→ **REQUIREMENT**
Copy exactly the stretch of data below from the line with "pinky pip: (1989, 988)" through the line with "ring tip: (2049, 1008)", including both of those lines.

→ **INPUT DATA**

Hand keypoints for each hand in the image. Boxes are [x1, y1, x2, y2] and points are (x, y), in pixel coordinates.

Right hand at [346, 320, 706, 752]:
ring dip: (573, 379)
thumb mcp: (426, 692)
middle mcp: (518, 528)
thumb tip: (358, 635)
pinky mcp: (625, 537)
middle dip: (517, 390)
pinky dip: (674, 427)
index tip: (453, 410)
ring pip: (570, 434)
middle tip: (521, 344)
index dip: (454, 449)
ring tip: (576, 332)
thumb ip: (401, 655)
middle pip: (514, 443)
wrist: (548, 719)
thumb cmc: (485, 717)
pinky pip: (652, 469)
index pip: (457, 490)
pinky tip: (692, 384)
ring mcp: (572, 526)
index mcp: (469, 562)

* * *

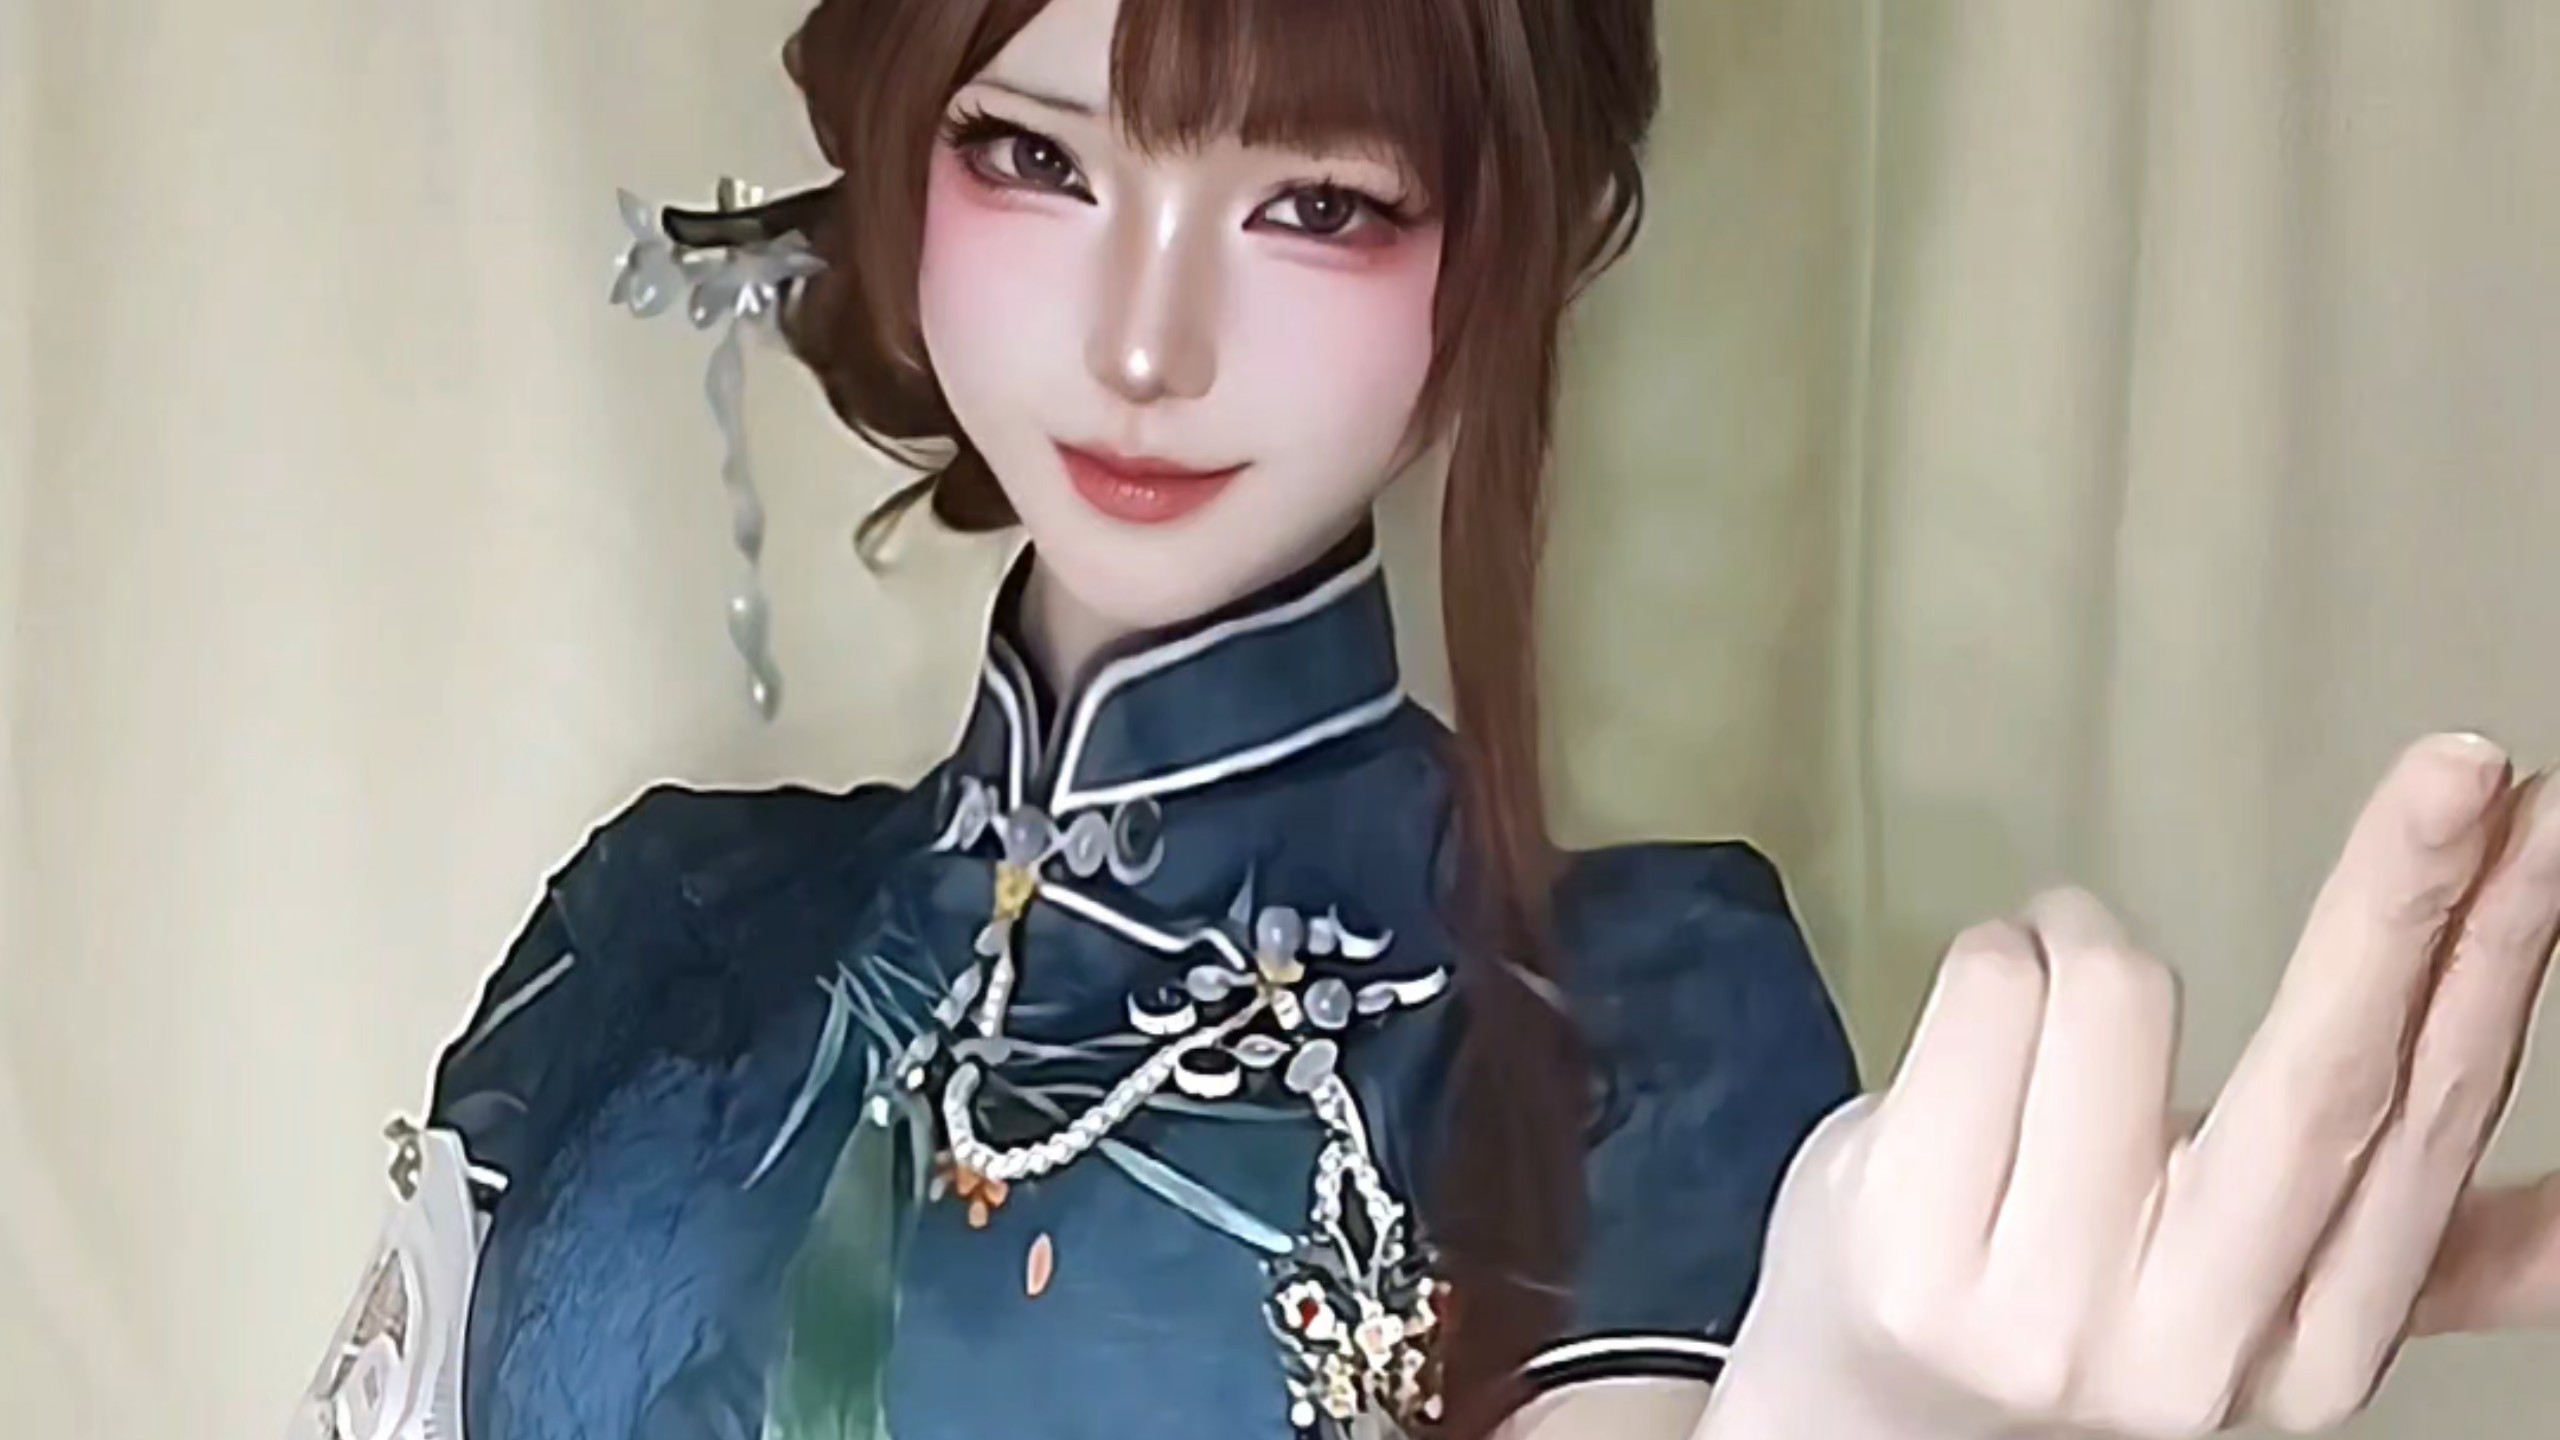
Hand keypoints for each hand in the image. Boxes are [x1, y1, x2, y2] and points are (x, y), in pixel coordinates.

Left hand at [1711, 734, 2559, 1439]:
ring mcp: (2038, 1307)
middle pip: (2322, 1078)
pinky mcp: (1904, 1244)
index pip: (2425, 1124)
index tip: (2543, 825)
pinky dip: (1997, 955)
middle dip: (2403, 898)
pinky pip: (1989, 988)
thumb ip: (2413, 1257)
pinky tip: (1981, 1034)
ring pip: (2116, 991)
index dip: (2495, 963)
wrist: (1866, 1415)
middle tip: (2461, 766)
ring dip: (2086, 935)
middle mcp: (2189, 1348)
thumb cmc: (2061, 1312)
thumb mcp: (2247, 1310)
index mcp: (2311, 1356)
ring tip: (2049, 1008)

→ **REPLY**
pinky pip: (1989, 988)
thumb ip: (2413, 1257)
pinky tip: (1981, 1034)
ring pip: (2116, 991)
index dip: (2495, 963)
wrist: (1866, 1415)
middle tip: (2461, 766)
ring dip: (2086, 935)
middle mcp: (2189, 1348)
thumb cmc: (2061, 1312)
thumb mcp: (2247, 1310)
index mcp: (2311, 1356)
ring tip: (2049, 1008)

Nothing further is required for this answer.